**Provided data:**
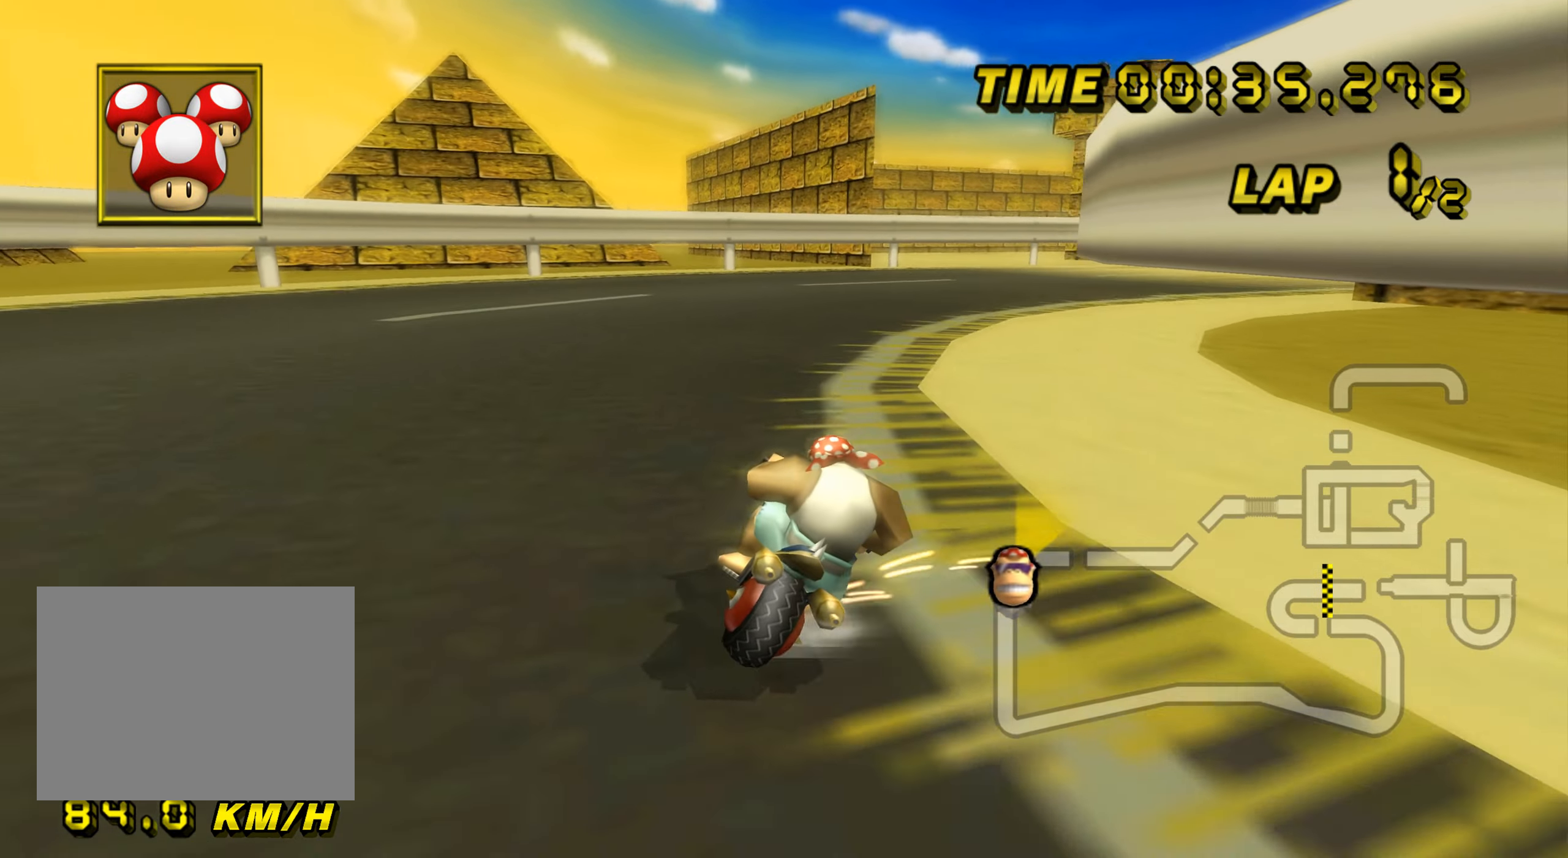
{"buttons": ["A", "R1"], "left_stick": "up-right", "events": [[100, "left_stick", "up-right"]]}
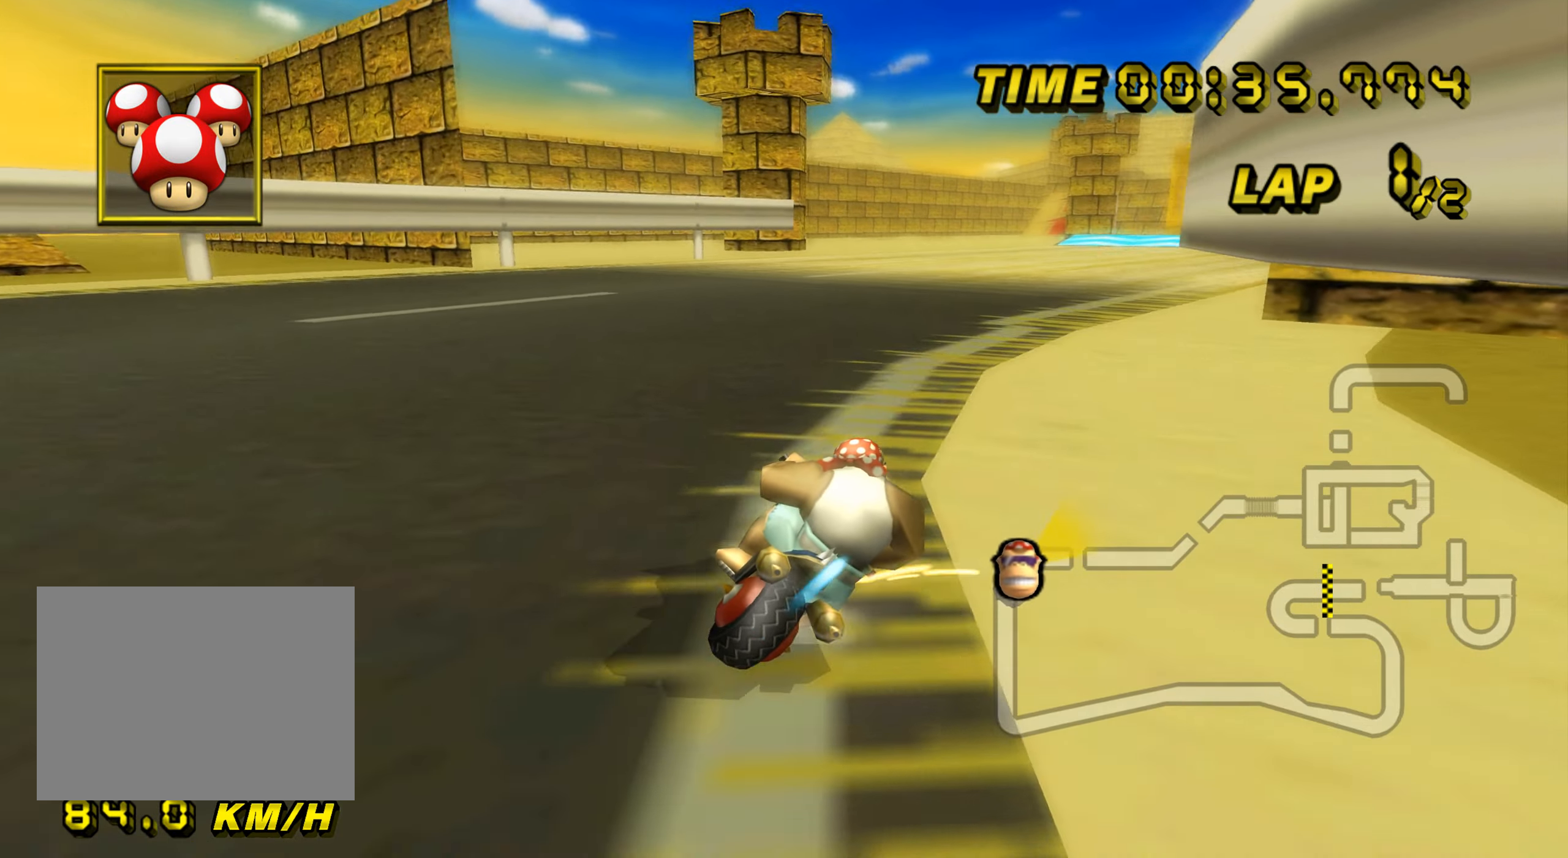
{"buttons": ["A"], "left_stick": "up-left", "events": [[217, "R1", "up"], [250, "left_stick", "up-left"], [283, "DPAD_UP", "down"], [300, "DPAD_UP", "up"]]}
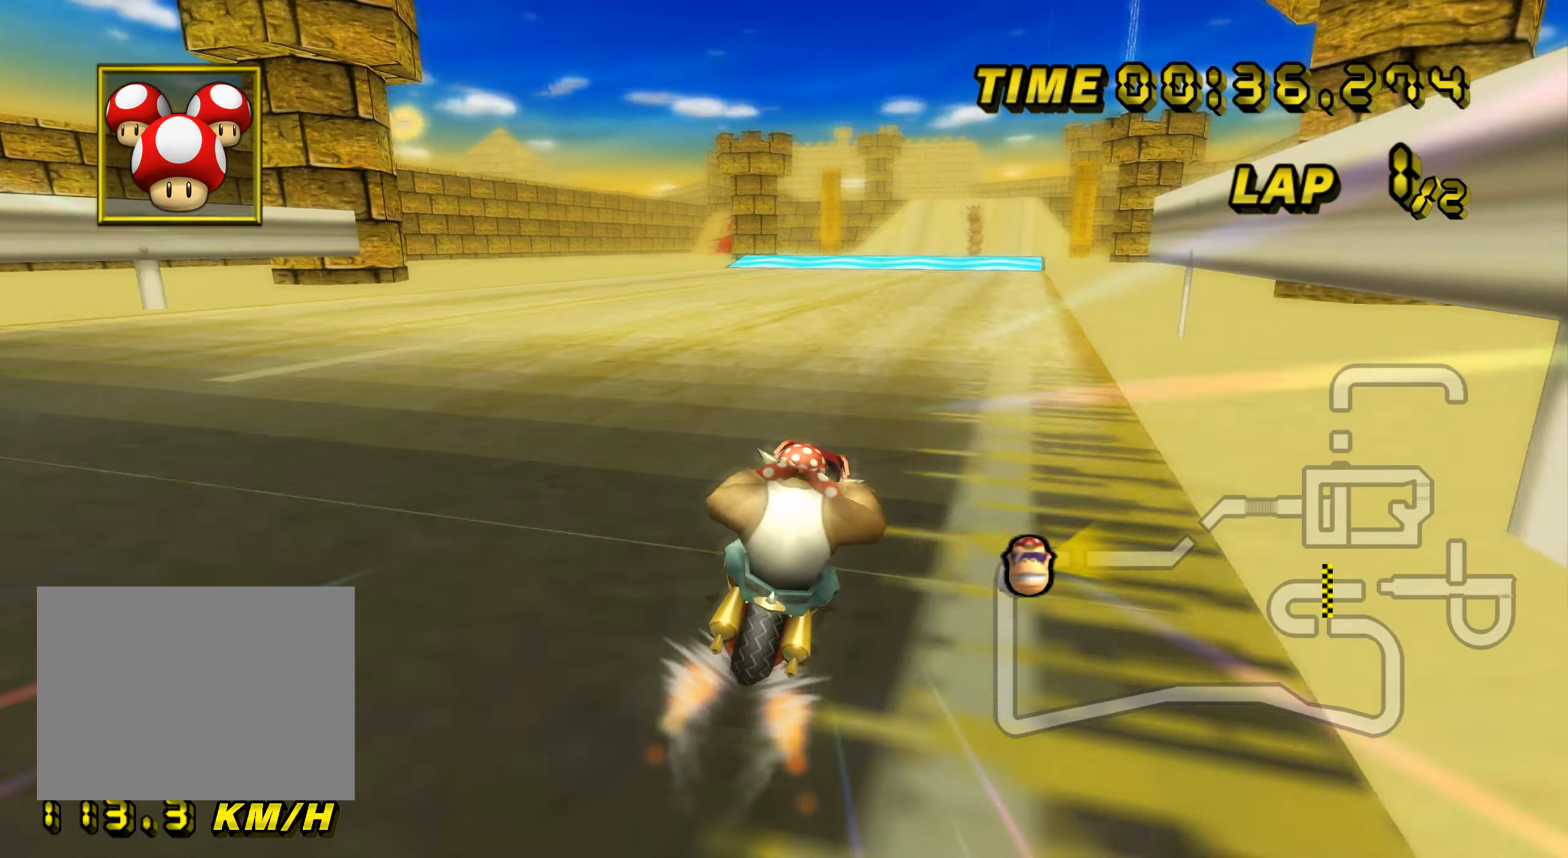
{"buttons": ["A"], "left_stick": "center", "events": [[184, "left_stick", "center"]]}
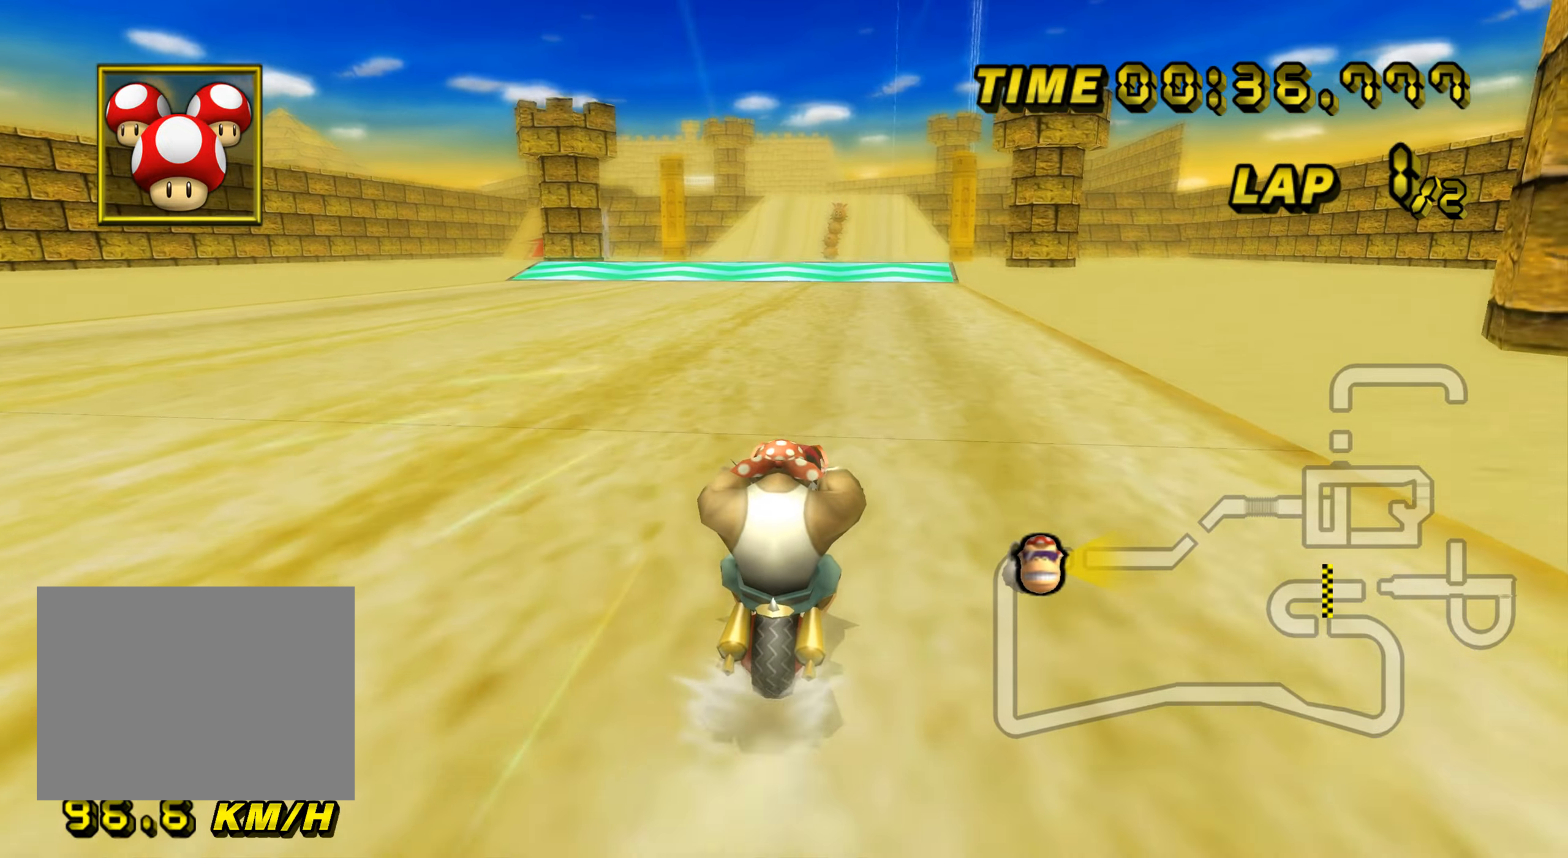
{"buttons": ["A"], "left_stick": "up", "events": [[317, "left_stick", "up"]]}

**Aim of the exercise:** Repeat the material above verbatim, with no pictures in the output.

**Task output:**
{"buttons": ["A", "R1"], "left_stick": "up-right", "events": [[100, "left_stick", "up-right"]]}
{"buttons": ["A"], "left_stick": "up-left", "events": [[217, "R1", "up"], [250, "left_stick", "up-left"], [283, "DPAD_UP", "down"], [300, "DPAD_UP", "up"]]}
{"buttons": ["A"], "left_stick": "center", "events": [[184, "left_stick", "center"]]}
{"buttons": ["A"], "left_stick": "up", "events": [[317, "left_stick", "up"]]}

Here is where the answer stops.